If I spent as much time juggling as I did cubing in 2004-2005, I think I could have gotten to where I am now with 5 clubs in a year and a half. But yeah, 5 clubs is A LOT more difficult than 4 clubs. You could probably learn 3-ball cascade in two weeks.

And I'm going to take this quote out of context on purpose:


freshcuber said:


> Yeah I figured it'd be exactly like cubing


Except juggling is so much more difficult (it takes much longer to get good at). And if you're at all the engineer/encyclopeadist/theorist type, one great thing about cubing is that there are still many many low-hanging fruits in speedcubing: theories, guides, softwares to be discovered, written, and shared. Not so much in juggling, except _maybe_ in some passing stuff.

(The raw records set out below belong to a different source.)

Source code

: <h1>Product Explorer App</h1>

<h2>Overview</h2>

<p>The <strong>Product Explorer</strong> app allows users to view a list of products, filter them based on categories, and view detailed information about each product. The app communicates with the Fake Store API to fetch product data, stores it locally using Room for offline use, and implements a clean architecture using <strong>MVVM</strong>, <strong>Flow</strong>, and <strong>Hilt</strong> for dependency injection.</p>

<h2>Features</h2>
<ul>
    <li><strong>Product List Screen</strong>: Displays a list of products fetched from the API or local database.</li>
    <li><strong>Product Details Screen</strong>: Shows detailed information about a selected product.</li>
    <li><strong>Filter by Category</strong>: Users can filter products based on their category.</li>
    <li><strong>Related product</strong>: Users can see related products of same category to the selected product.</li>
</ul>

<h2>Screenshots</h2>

Juggling has similar self-improvement/mastery and community aspects as cubing, but not this third aspect that no doubt attracts some cubers.



irontwig said:


> Keep working on that 5 clubs, 5 club tricks are fun stuff.



o_0 do you do 5-club tricks?!


----------



## Imperatrix (Nov 9, 2010)

Where the hell was I when this happened? XDDD


----------



## avgdi (Nov 9, 2010)

That's awesome! Great job.

It's kinda weird that there's a juggling video on this forum, because I just randomly decided to learn how to juggle a few days ago.


----------



## Siraj A. (Nov 9, 2010)

Macky = legit


----------



## dubefest (Nov 9, 2010)

I remember watching this. I was very impressed Macky!! It was really cool and the competition was great!


----------